Excerpt provided:
-------------------------

The meeting aboard the
Huntington
had been an exceptionally fruitful one. When Harding became President, he appointed Edwin Denby as his Secretary of the Navy, replacing Josephus Daniels, who had served under Wilson. Denby's chief qualification for the Cabinet post seemed to be that he had served as a Marine in the First World War. Denby then placed none other than Captain John Keeler Robison in the post of Chief of the Navy's Bureau of Engineering, and put him in complete charge of the naval petroleum reserves, with the temporary rank of rear admiral.

-------------------------

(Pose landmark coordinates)

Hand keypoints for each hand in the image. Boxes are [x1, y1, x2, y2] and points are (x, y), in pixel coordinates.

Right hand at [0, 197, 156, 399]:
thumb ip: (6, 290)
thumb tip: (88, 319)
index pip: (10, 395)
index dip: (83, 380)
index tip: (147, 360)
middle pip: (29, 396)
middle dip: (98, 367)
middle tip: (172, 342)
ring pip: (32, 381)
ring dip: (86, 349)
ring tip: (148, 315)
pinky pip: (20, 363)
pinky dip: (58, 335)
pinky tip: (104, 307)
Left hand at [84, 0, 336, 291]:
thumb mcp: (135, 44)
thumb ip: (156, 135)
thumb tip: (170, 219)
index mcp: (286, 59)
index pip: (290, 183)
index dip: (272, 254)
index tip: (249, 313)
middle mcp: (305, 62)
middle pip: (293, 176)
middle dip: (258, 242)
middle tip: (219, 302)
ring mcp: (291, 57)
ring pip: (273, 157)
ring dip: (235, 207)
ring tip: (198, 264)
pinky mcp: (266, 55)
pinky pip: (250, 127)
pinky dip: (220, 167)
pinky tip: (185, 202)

-------------------------

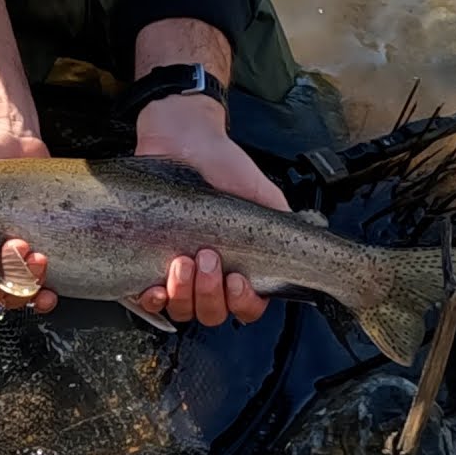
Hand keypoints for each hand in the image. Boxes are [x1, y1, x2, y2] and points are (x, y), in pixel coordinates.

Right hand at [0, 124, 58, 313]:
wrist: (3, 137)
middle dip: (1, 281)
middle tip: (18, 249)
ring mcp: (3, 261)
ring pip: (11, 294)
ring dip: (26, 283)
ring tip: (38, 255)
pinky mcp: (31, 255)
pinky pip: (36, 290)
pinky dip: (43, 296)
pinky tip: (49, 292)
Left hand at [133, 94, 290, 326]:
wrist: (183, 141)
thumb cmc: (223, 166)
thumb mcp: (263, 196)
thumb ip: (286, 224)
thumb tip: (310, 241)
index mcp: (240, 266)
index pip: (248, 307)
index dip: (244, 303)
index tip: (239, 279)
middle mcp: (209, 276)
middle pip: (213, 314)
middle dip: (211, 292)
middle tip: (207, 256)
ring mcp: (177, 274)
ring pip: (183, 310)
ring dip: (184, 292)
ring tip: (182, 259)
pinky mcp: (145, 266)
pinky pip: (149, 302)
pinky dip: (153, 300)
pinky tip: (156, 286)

-------------------------

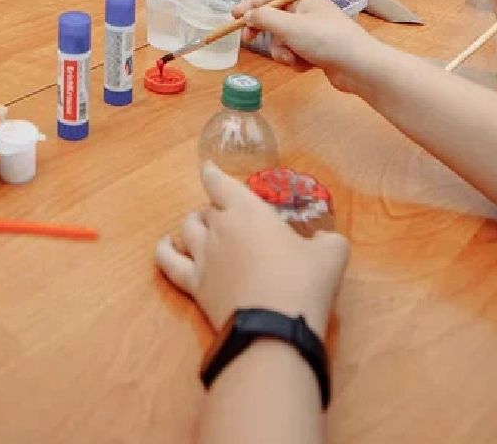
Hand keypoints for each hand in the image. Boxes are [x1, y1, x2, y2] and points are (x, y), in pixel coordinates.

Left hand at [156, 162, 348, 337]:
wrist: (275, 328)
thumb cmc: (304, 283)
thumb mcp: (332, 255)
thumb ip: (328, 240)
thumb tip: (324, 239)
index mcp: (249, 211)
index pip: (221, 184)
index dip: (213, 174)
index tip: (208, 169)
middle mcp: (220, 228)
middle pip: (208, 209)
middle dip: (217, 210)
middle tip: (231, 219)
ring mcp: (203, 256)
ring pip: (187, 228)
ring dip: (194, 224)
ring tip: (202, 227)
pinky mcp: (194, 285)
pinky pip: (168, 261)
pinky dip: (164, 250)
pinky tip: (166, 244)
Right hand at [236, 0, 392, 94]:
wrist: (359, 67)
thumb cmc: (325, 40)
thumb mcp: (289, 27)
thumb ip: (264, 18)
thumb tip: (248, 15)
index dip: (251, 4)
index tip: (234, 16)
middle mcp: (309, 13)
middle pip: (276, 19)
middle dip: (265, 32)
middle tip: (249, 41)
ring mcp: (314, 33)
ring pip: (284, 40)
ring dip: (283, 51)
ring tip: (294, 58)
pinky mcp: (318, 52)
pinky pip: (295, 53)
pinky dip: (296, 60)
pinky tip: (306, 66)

-------------------------

Tasks:
1. Answer these questions from the excerpt on the Navy appointments:
(a) How does the excerpt describe the meeting aboard the Huntington?
(b) Who did Edwin Denby replace as Secretary of the Navy?
(c) What temporary rank did John Keeler Robison receive?
2. Reproduce the part of the excerpt on the Navy appointments starting with "The meeting aboard" and going on through "of rear admiral.".
You won't need the entries for any of this work.

Results by task:
1.
(a) It had been an exceptionally fruitful one.
(b) Josephus Daniels
(c) Rear admiral

2.
The meeting aboard the
Huntington
had been an exceptionally fruitful one. When Harding became President, he appointed Edwin Denby as his Secretary of the Navy, replacing Josephus Daniels, who had served under Wilson. Denby's chief qualification for the Cabinet post seemed to be that he had served as a Marine in the First World War. Denby then placed none other than Captain John Keeler Robison in the post of Chief of the Navy's Bureau of Engineering, and put him in complete charge of the naval petroleum reserves, with the temporary rank of rear admiral.